Talks on establishing normal relations after decades of hostility were called for in the six-party nuclear disarmament agreement signed in China on Feb. 13.

McCormack said Hill and Kim will spent a lot of time working on the agenda for the normalization process.

"It's not a meeting that will produce immediate results," McCormack said.

Earlier Wednesday, South Korea pressed North Korea to follow through on its pledge to start dismantling its atomic weapons program in the first high-level talks between the two Koreas since the communist regime's October nuclear test.

North Korea did not give a direct response to the appeal, but proposed a full resumption of humanitarian projects, apparently referring to aid shipments the South has regularly given the impoverished nation as well as reunions of families separated since the 1950-53 Korean War.

South, North Cabinet talks
The Cabinet-level meetings, the highest regular dialogue channel between the two sides, got under way in Pyongyang for the first time in seven months Tuesday against the backdrop of a landmark international nuclear agreement.
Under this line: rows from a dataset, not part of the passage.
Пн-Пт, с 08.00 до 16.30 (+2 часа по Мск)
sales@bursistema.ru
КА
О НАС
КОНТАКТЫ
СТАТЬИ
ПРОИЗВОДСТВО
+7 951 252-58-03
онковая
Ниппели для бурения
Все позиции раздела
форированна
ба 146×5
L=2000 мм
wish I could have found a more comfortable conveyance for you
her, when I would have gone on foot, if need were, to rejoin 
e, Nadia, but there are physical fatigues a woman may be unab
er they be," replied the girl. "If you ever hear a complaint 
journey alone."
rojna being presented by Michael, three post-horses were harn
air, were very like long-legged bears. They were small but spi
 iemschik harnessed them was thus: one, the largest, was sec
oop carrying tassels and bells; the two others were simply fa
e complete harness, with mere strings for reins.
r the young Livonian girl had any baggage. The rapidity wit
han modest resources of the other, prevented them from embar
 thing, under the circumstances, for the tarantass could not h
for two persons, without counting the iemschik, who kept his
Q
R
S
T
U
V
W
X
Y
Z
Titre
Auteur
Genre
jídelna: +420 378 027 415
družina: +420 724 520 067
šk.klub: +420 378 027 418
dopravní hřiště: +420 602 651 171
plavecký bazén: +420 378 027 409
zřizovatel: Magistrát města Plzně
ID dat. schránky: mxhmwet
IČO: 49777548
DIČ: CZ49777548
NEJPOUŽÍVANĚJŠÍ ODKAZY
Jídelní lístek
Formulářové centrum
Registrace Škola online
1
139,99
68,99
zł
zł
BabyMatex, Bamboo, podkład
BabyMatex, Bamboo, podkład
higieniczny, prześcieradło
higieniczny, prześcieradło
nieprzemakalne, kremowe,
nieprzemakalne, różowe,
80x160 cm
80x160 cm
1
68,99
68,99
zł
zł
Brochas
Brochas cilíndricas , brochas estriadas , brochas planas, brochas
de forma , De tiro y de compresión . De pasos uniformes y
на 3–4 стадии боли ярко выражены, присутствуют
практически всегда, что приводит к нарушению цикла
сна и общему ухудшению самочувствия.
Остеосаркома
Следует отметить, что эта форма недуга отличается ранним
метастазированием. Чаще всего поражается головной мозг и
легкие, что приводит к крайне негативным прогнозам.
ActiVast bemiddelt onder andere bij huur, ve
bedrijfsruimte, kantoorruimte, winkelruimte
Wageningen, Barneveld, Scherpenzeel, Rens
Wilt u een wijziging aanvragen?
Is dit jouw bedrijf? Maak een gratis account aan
That deal calls for the North to shutter its main nuclear reactor within 60 days in exchange for aid.

In Wednesday's meeting — the first formal negotiating session in the talks that run through Friday — the South's chief delegate, Unification Minister Lee Jae-joung, urged North Korea to "quickly implement the Feb. 13 agreement," said delegation spokesman Lee Kwan-se.

The minister also expressed regret over the North's missile and nuclear tests, blaming them for the seven-month freeze in the inter-Korean reconciliation process, the spokesman said, according to pool reports.
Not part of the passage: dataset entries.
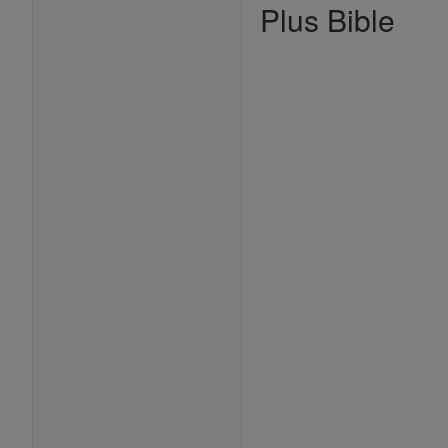
Plus Bible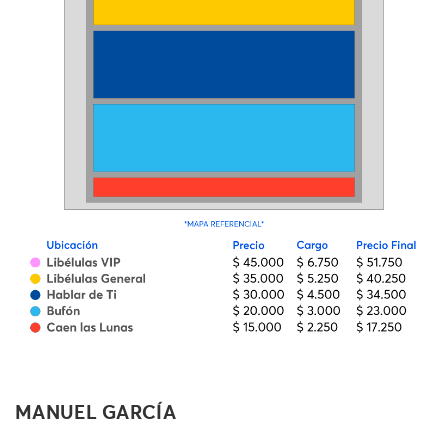
MANUEL GARCÍA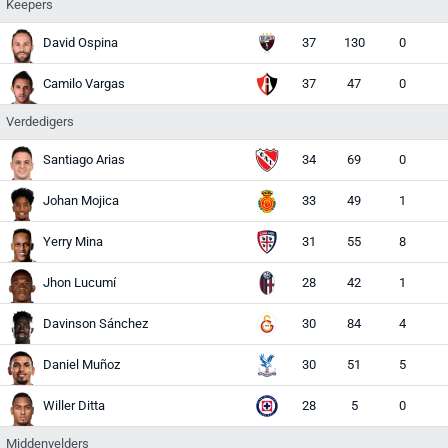
Keepers
David Ospina
37
130
0
Camilo Vargas
37
47
0
Verdedigers
Santiago Arias
34
69
0
Johan Mojica
33
49
1
Yerry Mina
31
55
8
Jhon Lucumí
28
42
1
Davinson Sánchez
30
84
4
Daniel Muñoz
30
51
5
Willer Ditta
28
5
0
Middenvelders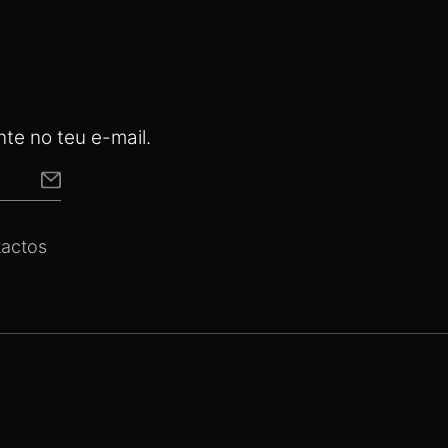
te no teu e-mail.
actos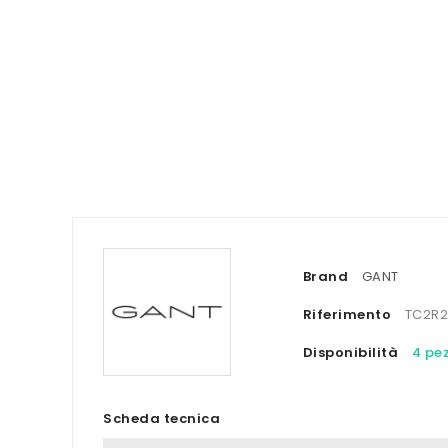
Brand
GANT
Riferimento
TC2R
Disponibilità
4 pez
Scheda tecnica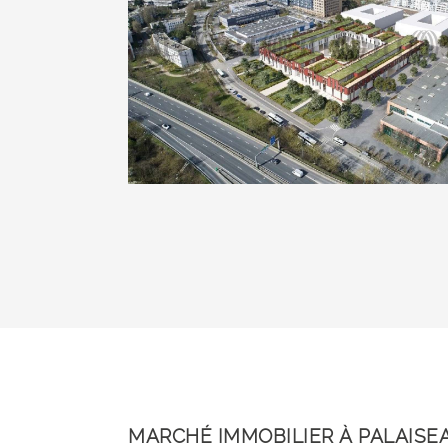
MARCHÉ IMMOBILIER À PALAISE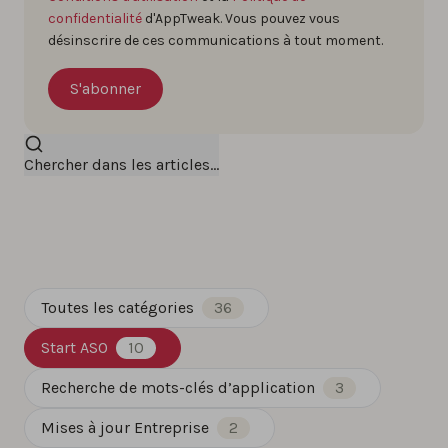
confidentialité
d'AppTweak. Vous pouvez vous
désinscrire de ces communications à tout moment.
Chercher dans les articles...
Toutes les catégories
36
Start ASO
10
Recherche de mots-clés d’application
3
Mises à jour Entreprise
2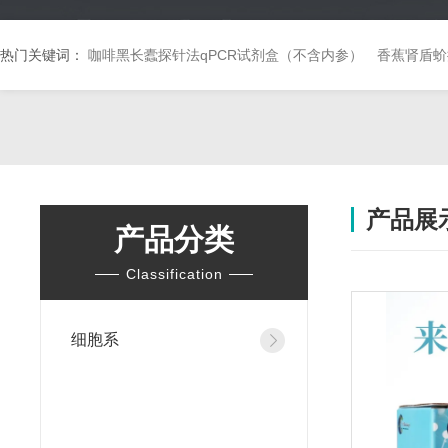
热门关键词：
咖啡黑长蠹探针法qPCR试剂盒（不含内参）
香蕉肾盾蚧
产品展
产品分类
Classification
细胞系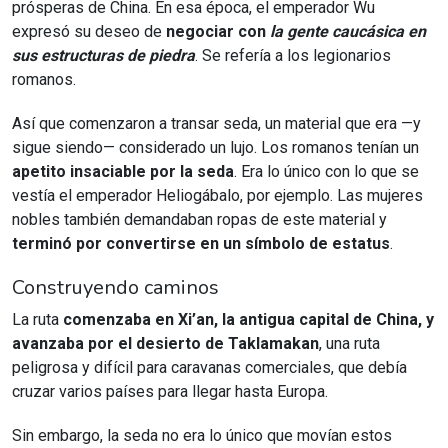
prósperas de China. En esa época, el emperador Wu
expresó su deseo de
negociar con
la gente caucásica en
sus estructuras de piedra
. Se refería a los legionarios
romanos.
Así que comenzaron a transar seda, un material que era —y
sigue siendo— considerado un lujo. Los romanos tenían un
apetito insaciable por la seda
. Era lo único con lo que se
vestía el emperador Heliogábalo, por ejemplo. Las mujeres
nobles también demandaban ropas de este material y
terminó por convertirse en un símbolo de estatus
.
Construyendo caminos
La ruta
comenzaba en Xi’an, la antigua capital de China, y
avanzaba por el desierto de Taklamakan
, una ruta
peligrosa y difícil para caravanas comerciales, que debía
cruzar varios países para llegar hasta Europa.
Sin embargo, la seda no era lo único que movían estos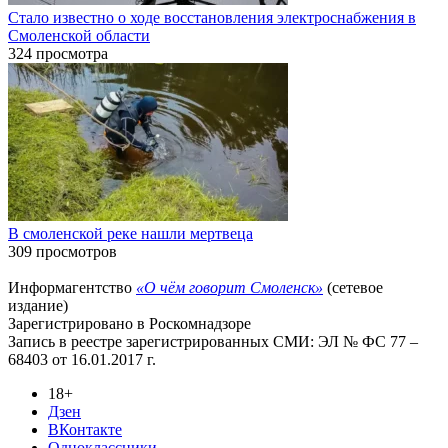
Стало известно о ходе восстановления электроснабжения в
Смоленской области
324 просмотра
В смоленской реке нашли мертвеца
309 просмотров
Информагентство
«О чём говорит Смоленск»
(сетевое
издание)
Зарегистрировано в Роскомнадзоре
Запись в реестре зарегистрированных СМИ: ЭЛ № ФС 77 –
68403 от 16.01.2017 г.
18+
Дзен
ВКонтакте
Одноклассники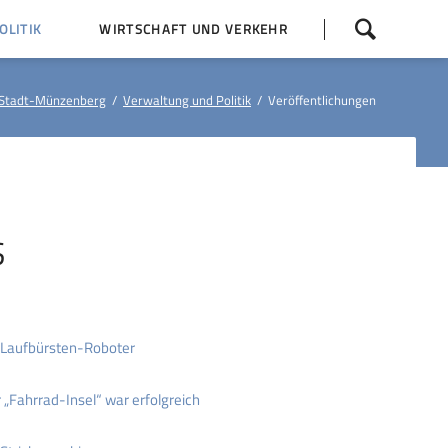
Navigation
LITIK
WIRTSCHAFT UND VERKEHR
überspringen
 Z
Dorfentwicklung (IKEK)
Stadt-Münzenberg
Verwaltung und Politik
Veröffentlichungen
Bauleitpläne
Baumaßnahmen
tner
Busfahrpläne
E-Ladesäule
S
Laufbürsten-Roboter
 „Fahrrad-Insel“ war erfolgreich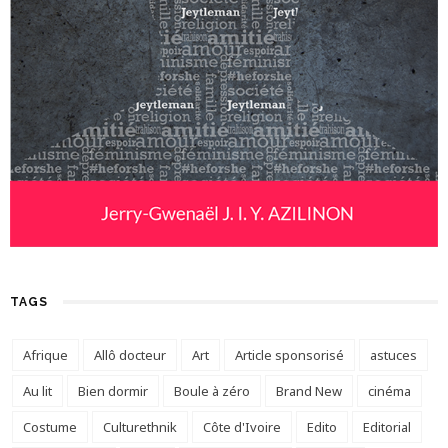
TAGS
Afrique
Allô docteur
Art
Article sponsorisé
astuces
Au lit
Bien dormir
Boule à zéro
Brand New
cinéma
Costume
Culturethnik
Côte d'Ivoire
Edito
Editorial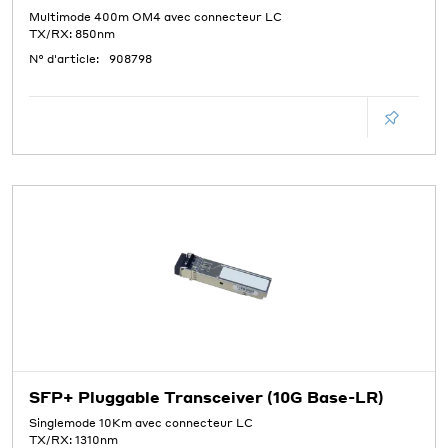
Multimode 400m OM4 avec connecteur LC
TX/RX: 850nm
N° d'article:
908798
SFP+ Pluggable Transceiver (10G Base-LR)
Singlemode 10Km avec connecteur LC
TX/RX: 1310nm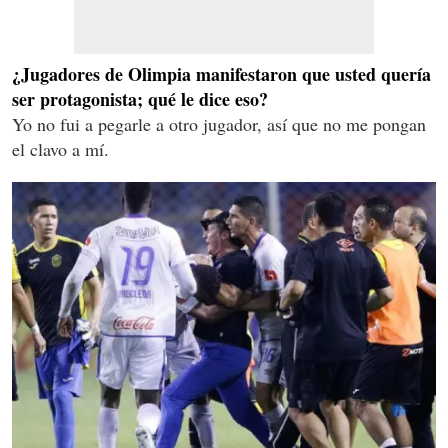
¿Jugadores de Olimpia manifestaron que usted quería
ser protagonista; qué le dice eso?
Yo no fui a pegarle a otro jugador, así que no me pongan
el clavo a mí.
In Washington, Lt. Gen. Michael Maples, head of the Defense Intelligence Agency, told the Senate Armed Services Committee Tuesday that U.S. intelligence officials had seen North Korea take preliminary steps toward shutting down its main nuclear reactor.
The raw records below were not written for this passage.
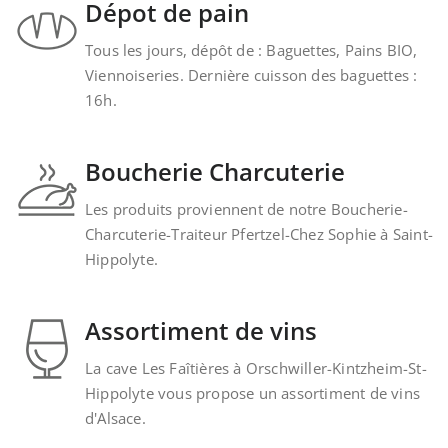
Dépot de pain
Tous les jours, dépôt de : Baguettes, Pains BIO,
Viennoiseries. Dernière cuisson des baguettes :
16h.
Boucherie Charcuterie
Les produits proviennent de notre Boucherie-
Charcuterie-Traiteur Pfertzel-Chez Sophie à Saint-
Hippolyte.
Assortiment de vins
La cave Les Faîtières à Orschwiller-Kintzheim-St-
Hippolyte vous propose un assortiment de vins
d'Alsace.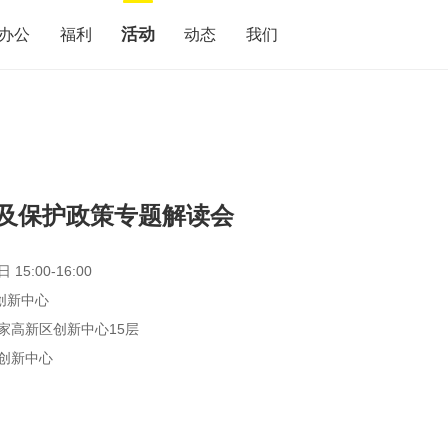
活动
办公
福利
动态
我们
及保护政策专题解读会
 15:00-16:00
创新中心
家高新区创新中心15层
创新中心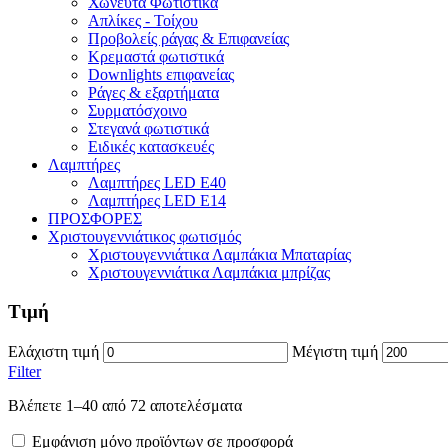
Χωνευτά Φωτιστικά
Απλίκες - Τοίχου
Προβολείς ράγας & Επιφανείας
Κρεμαστά φωτιστικά
Downlights επιφανείας
Ράγες & εξαρτήματα
Συρματόσχοινο
Στεγανά φωτιστικά
Ειδικές κατασκευές
Λαμπτήρες
Λαμπτήρες LED E40
Λαμπτήρες LED E14
ΠΡΟΣΦΟΡΕΣ
Χριστουγεννιάτικος φωτισμός
Χριστουγεννιάτικα Λαμπάκια Μπαταρίας
Χριστουγεννιάτικα Λαμπάκια μπρίζας
Τιμή
Ελάχιστη τιμή
Μέγιστη τιμή
Filter
Βλέπετε 1–40 από 72 αποτελέσματα
Εμφάνιση μόνο προϊόντων σε προσφορά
South Korea wants to get a firmer North Korean commitment to the international nuclear accord at this week's meetings. But North Korea has shunned discussing the nuclear issue with the South as Pyongyang believes it is a matter between it and the United States only.

The North instead focused on bilateral issues, proposing to reopen various channels of dialogue, including economic cooperation talks and other humanitarian projects that have been on hold over tensions following the North's missile and nuclear tests.

The North's proposal was believed to be mainly aimed at getting the South to resume fertilizer, rice and other economic assistance. The South's aid shipments have propped up the North's frail economy, but were suspended amid the recent tensions.

Family reunions hoped for
In exchange, the North is expected to agree to the South's proposal to resume reunions of families separated since the Korean War, another key humanitarian project.

The South also urged the North to end its interference in South Korea's politics. The North has recently ratcheted up harsh rhetoric of main opposition party in Seoul in an apparent move to prevent its possible win in the December presidential election.

Despite the North's refusal to discuss the nuclear issue with the South, the country has taken other steps showing it is committed to the nuclear deal.

The North already has invited the chief U.N. nuclear inspector to visit to discuss verification of a shutdown of its atomic reactor and its main nuclear negotiator, Vice Foreign Minister Kim Kye Gwan, passed through China on Tuesday en route to the United States, where he is expected to meet U.S. diplomats in New York.

In addition, the North will hold talks with Japan on establishing diplomatic relations and resolving disputes March 7-8 in Vietnam, Japan's Chief Cabinet Secretary Yasuhisa Shiozaki said Wednesday.